Une semaine après la « guérison » d’un bébé séropositif aux Etats-Unis, une équipe de virologues français a annoncé avoir réussi cette prouesse sur 14 adultes. Décryptage avec Olivier Schwartz, directeur départemental de virologie de l’Institut Pasteur à Paris.

Une semaine après l’annonce de guérison « fonctionnelle » d’un enfant atteint du sida aux Etats-Unis, une équipe de virologues français a annoncé la « guérison » de 14 patients séropositifs. Ces derniers, mis rapidement sous antirétroviraux (dix semaines après l’infection), continuent sept ans et demi après avoir cessé de prendre ces médicaments de contenir naturellement leur infection. Dans les deux cas, le virus n’a pas été totalement éradiqué mais sa présence est tellement faible que le système immunitaire de l’organisme peut le contrôler sans thérapie anti-virale. Décryptage avec Olivier Schwartz, directeur départemental de virologie de l’Institut Pasteur à Paris.

Pouvez-vous nous expliquer ce phénomène?
Cet événement médical n’est pas nécessairement étonnant, et il s’explique. Les patients ont été soumis au traitement classique contre le virus du sida. Il s’agit d’un cocktail de médicaments antirétroviraux qui bloquent les enzymes du virus et ainsi la multiplication virale dans l’organisme.

Ce traitement est efficace, mais il reste toujours ce que nous appelons un « réservoir viral ». Autrement dit: pendant toute la durée du traitement, une faible fraction du virus reste « endormi ». Il est présent dans l’organisme et n’est pas sensible aux médicaments, qui agissent uniquement sur les virus « eveillés » qui se multiplient. Ce réservoir est susceptible de se réactiver lorsque le patient arrête ses médicaments. Or, cela n’a pas été le cas pour le nouveau-né. Le virus pour l’instant ne s’est pas reveillé à l’arrêt du traitement antirétroviral. Il semble que la quantité du virus soit tellement faible que le système immunitaire de son organisme parvient à le contrôler sans traitement antirétroviral.

La « guérison » des quatorze adultes et celle du nourrisson américain sont-ils identiques?

Il s’agit effectivement de cas similaires. Cette rémission réside-t-elle dans le fait qu’ils aient tous été traités au maximum dix semaines après leur infection? Dans les deux cas, cela laisse à penser que plus les patients sont mis rapidement sous antirétroviraux, plus ils ont de chance de contrôler le virus.

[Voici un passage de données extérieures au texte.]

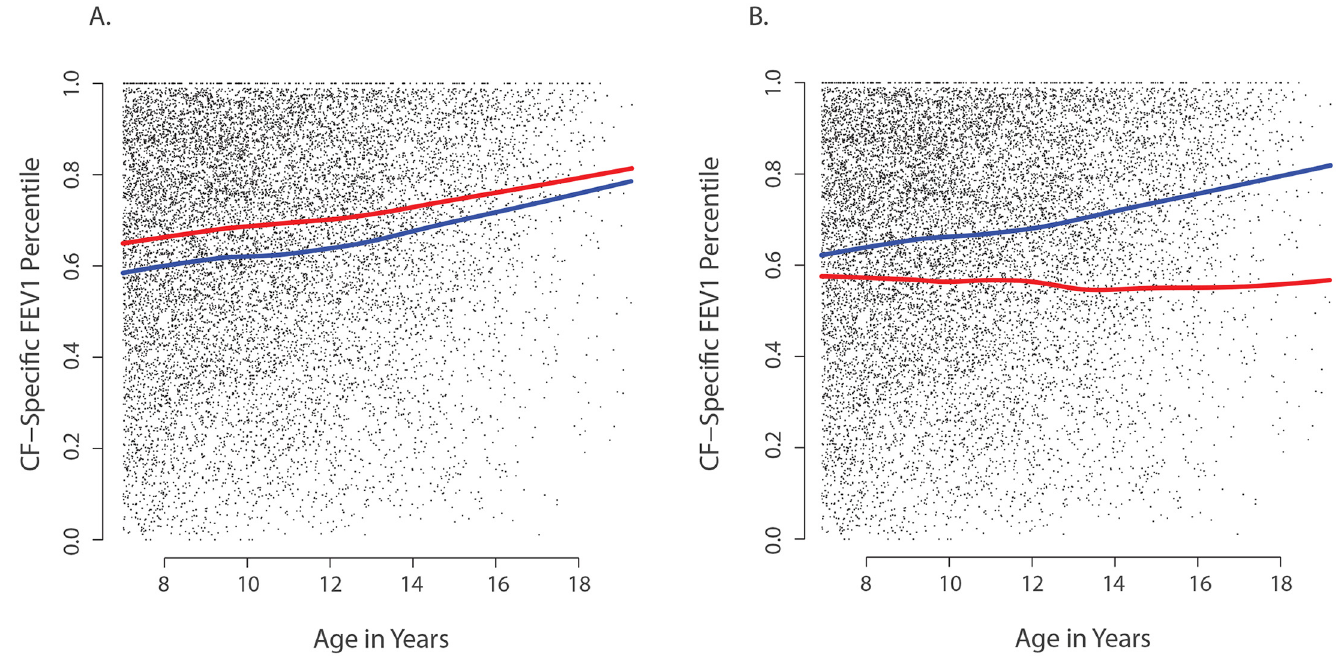
Fig 3. Association of CAV2 and TMC6 variants with lung function. Each small dot in each panel represents one CF-specific FEV1 percentile value in the data set (percentiles are age- and sex-adjusted); and each individual has an average of 3.5 percentile values per year in the data set. ( A ) Mean CF-specific FEV1 percentile by age for 289 EPIC validation individuals with (red) and 283 without at least one CAV2 rs8940 derived allele (blue). FEV1 was an average of 5.5 percentile points higher among individuals with the rs8940 derived allele (p = 0.001). ( B ) Mean CF-specific FEV1 percentile by age for 59 EPIC validation individuals with (red) and 513 without at least one TMC6 rs34712518 derived allele (blue). FEV1 was an average of 8.0 percentile points lower among individuals with the rs34712518 derived allele (p = 0.01). The apparent age interaction in the diagram (growing distance between lines) was not significant here, though power is limited by the lower numbers of observations at older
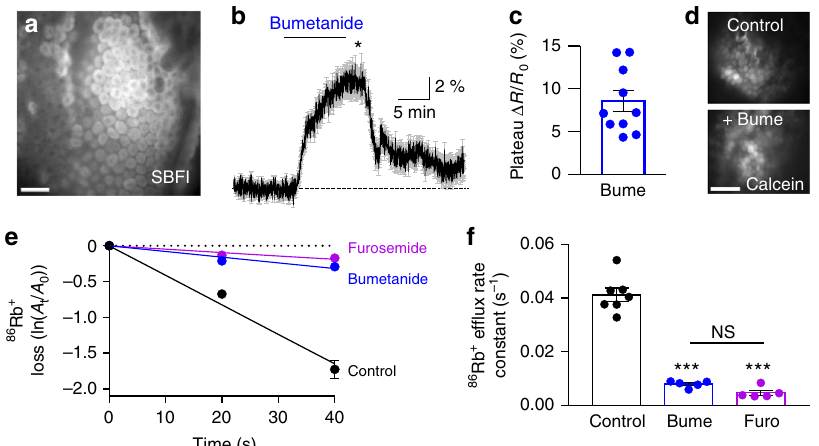
Fig. 4 NKCC1 is poised for outward transport in the luminal membrane. a Image of SBFI fl uorescence of the choroid plexus taken with wide- fi eld fl uorescence microscope. Scale bar = 40 µ m. b Representative sodium signals of choroid plexus during 10 min baseline, 10 min application of the NKCC1 inhibitor bumetanide (10 μ M), and 20 min washout. Gray lines represent the SBFI ratio obtained from 40 single cells during one experiment, black line represents an average of these cells. c Average bumetanide-induced increase in SBFI ratio of choroid plexus cells, indicative of increased intracellular sodium concentration ( n = 10 CPs from ten mice). d Representative images of calcein fl uorescence of the choroid plexus either after 10 min in aCSF (top panel) or after 10 min of bumetanide treatment (bottom panel, time point marked as * in b ). Scale bar = 40 µ m. e Loss of 86 Rb + from choroid plexus as a function of time in control settings (black, n = 7 CPs from seven mice) or with treatment of either bumetanide (20 μ M, blue, n = 5 CPs from fi ve mice) or furosemide (1 mM, violet, n = 5 CPs from fi ve mice). Y -axis is the natural logarithm of amount of 86 Rb + left in choroid plexus at time t ( A t ) divided by the amount at time 0 ( A 0 ). f Ef fl ux rate constants for 86 Rb + in control (0.041 ± 0.003 s − 1 , n = 7 CPs from seven mice), in the presence of bumetanide (0.008 ± 0.001 s − 1 , n = 5 CPs from fi ve mice), or furosemide (0.005 ± 0.001 s − 1 , n = 5 CPs from fi ve mice). Error bars represent standard error of the mean and statistical signi fi cance was tested with one-way ANOVA followed by Tukey ’ s multiple comparisons test and the asterisks above the bars indicate comparison to the control while the comparison between the two test solutions is indicated with a line above the relevant bars. *** P < 0.0001, NS not signi fi cant ( P =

La guérison des adultes est très prometteuse car ils ont été traités dans les 10 semaines et non pas dès leur infection. De plus, ce n’est pas seulement six mois après avoir cessé de prendre leurs médicaments qu’ils contiennent naturellement le virus, mais sept ans et demi plus tard. En revanche, ces patients « contrôleurs » sont rarissimes. La suppression de la charge virale du VIH sans traitement chez les adultes infectés, est observée dans moins de 0,5% des cas. En d’autres termes, il faut continuer à prendre les traitements antirétroviraux!

Ces découvertes sont-elles prometteuses?
Potentiellement, oui, mais il faut rester très prudent sur cette question. En effet, on ne sait pas encore si c’est le traitement précoce qui a permis ce phénomène, ou si les patients auraient réagi de la même façon avec un traitement administré plus tardivement. De plus, rien ne permet d’affirmer qu’ils sont totalement guéris. Comme décrit précédemment, il n’est pas impossible qu’un jour le virus se « réveille ».